**What is expected**: Exactly and only the lines from the line holding "right shoulder: (177, 232)" to the end of the records should be reproduced. Leave pictures out.

**Working data**:

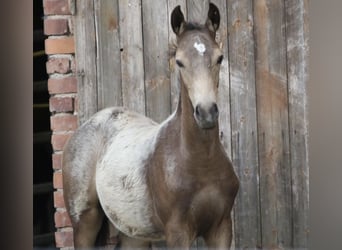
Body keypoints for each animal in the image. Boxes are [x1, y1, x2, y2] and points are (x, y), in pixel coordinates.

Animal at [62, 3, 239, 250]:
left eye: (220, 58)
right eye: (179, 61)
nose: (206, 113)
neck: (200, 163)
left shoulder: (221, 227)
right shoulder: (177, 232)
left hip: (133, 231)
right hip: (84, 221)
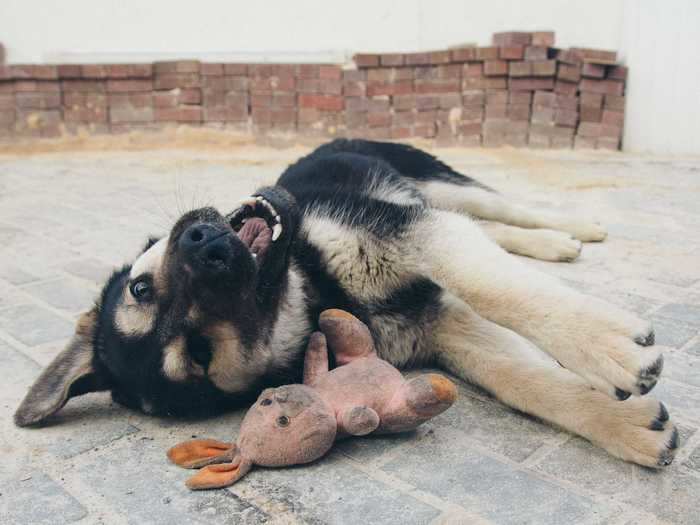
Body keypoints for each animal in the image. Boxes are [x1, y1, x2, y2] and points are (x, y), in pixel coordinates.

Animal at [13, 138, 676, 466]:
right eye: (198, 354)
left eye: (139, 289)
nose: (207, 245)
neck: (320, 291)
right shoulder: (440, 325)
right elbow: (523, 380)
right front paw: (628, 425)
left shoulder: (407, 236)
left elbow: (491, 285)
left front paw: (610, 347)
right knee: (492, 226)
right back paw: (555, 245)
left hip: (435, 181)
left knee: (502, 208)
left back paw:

**Result below**:
right shoulder: (177, 232)
left hip: (133, 231)
right hip: (84, 221)
Body keypoints for each animal in the image. Boxes are [x1, y1, x2, y2] and points are (x, y), in pixel coordinates.

Animal at [13, 138, 676, 466]:
right eye: (198, 354)
left eye: (139, 289)
nose: (207, 245)
neck: (320, 291)
right shoulder: (440, 325)
right elbow: (523, 380)
right front paw: (628, 425)
left shoulder: (407, 236)
left elbow: (491, 285)
left front paw: (610, 347)
right knee: (492, 226)
right back paw: (555, 245)
left hip: (435, 181)
left knee: (502, 208)
left back paw:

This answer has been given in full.